Significance Statement

– Senescence-related functional losses emanate mainly from the derangement of the cellular redox state.

– Primary cilium- alterations on cilia assembly and/or function due to deregulation of redox status may affect tissues homeostasis and contribute to senescence. Polarity-dependent processes are altered during aging.

– Redox deregulation of the LKB1/AMPK signaling axis may impair the integration of metabolic and cellular information to regulate cellular polarity. This may involve cross-talks between cytoskeleton and extracellular matrix.

– Phytochemicals regulate the LKB1/AMPK signaling axis and elicit an antioxidant response, mediated by Nrf2.

– The gastrointestinal epithelium is a preferred target for phytochemicals bioactivity.

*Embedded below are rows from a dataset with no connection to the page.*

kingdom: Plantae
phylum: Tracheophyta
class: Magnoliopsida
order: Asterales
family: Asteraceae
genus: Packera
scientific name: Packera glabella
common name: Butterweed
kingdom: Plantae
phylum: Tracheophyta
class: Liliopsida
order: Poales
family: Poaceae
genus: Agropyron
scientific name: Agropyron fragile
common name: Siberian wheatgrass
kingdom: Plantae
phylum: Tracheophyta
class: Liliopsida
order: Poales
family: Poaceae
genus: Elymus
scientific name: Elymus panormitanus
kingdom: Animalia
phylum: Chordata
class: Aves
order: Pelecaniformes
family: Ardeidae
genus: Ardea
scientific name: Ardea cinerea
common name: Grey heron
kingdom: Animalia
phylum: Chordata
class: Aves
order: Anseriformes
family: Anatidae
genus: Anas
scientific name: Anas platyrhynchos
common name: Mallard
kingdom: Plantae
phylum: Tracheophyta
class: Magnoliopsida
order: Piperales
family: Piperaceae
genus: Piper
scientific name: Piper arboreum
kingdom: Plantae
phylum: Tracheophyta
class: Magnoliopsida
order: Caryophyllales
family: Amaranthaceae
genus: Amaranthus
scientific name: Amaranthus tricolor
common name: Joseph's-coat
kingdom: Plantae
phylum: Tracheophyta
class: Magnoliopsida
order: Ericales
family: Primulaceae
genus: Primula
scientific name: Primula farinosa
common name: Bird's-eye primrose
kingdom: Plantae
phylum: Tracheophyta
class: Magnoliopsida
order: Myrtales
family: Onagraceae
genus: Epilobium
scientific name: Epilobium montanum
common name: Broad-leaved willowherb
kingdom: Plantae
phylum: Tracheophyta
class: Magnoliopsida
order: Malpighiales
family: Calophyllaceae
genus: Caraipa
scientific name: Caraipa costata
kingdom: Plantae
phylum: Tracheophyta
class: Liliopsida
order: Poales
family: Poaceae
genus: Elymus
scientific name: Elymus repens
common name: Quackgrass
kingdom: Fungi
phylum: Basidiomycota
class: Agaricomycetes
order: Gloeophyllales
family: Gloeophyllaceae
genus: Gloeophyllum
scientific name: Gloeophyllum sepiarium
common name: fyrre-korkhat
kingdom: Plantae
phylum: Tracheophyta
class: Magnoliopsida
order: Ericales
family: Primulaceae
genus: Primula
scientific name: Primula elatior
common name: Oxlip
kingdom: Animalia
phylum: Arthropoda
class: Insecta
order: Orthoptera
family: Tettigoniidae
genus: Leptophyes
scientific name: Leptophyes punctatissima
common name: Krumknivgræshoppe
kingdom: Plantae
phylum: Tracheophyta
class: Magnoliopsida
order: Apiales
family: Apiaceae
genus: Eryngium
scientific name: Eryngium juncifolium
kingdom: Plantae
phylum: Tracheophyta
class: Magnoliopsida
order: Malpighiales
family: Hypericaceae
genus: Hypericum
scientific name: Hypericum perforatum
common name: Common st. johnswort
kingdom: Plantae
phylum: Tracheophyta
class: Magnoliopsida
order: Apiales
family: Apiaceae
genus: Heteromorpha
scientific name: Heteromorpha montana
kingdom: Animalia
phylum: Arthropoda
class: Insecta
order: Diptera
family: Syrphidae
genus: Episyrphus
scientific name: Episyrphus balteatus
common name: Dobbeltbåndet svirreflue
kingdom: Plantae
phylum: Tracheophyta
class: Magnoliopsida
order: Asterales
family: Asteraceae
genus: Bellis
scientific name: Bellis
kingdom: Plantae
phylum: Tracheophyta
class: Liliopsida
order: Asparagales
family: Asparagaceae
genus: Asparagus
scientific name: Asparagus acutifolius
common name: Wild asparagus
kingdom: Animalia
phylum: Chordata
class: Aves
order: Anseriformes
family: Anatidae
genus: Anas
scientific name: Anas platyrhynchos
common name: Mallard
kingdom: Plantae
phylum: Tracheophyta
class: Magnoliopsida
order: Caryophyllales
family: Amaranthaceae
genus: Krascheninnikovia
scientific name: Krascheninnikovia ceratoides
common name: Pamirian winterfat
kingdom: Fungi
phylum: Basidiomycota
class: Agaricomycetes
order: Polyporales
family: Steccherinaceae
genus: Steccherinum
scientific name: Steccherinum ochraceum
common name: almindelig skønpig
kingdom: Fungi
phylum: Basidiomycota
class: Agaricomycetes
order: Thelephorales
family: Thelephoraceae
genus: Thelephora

– The hypothesis that redox deregulation of cellular polarity is a central process during aging can be used as a guide for nutritional interventions.

 

Cellular polarity in aging: role of redox regulation and nutrition-Global Medical Discovery

 

 

 

 

 

 

 

 

 

 

 

Journal Reference

Soares H, Marinho HS, Real C, Antunes F.

Genes Nutr. 2014 Jan;9(1):371.

Departamento de Química e Bioquímica, Centro de Química e Bioquímica, Faculdade de Ciências, Universidade de Lisboa, Lisbon, Portugal.

Abstract

Cellular polarity concerns the spatial asymmetric organization of cellular components and structures. Such organization is important not only for biological behavior at the individual cell level, but also for the 3D organization of tissues and organs in living organisms. Processes like cell migration and motility, asymmetric inheritance, and spatial organization of daughter cells in tissues are all dependent of cell polarity. Many of these processes are compromised during aging and cellular senescence. For example, permeability epithelium barriers are leakier during aging; elderly people have impaired vascular function and increased frequency of cancer, and asymmetrical inheritance is compromised in senescent cells, including stem cells. Here, we review the cellular regulation of polarity, as well as the signaling mechanisms and respective redox regulation of the pathways involved in defining cellular polarity. Emphasis will be put on the role of cytoskeleton and the AMP-activated protein kinase pathway. We also discuss how nutrients can affect polarity-dependent processes, both by direct exposure of the gastrointestinal epithelium to nutrients and by indirect effects elicited by the metabolism of nutrients, such as activation of antioxidant response and phase-II detoxification enzymes through the transcription factor nuclear factor (erythroid-derived 2)-like 2 (Nrf2). In summary, cellular polarity emerges as a key process whose redox deregulation is hypothesized to have a central role in aging and cellular senescence.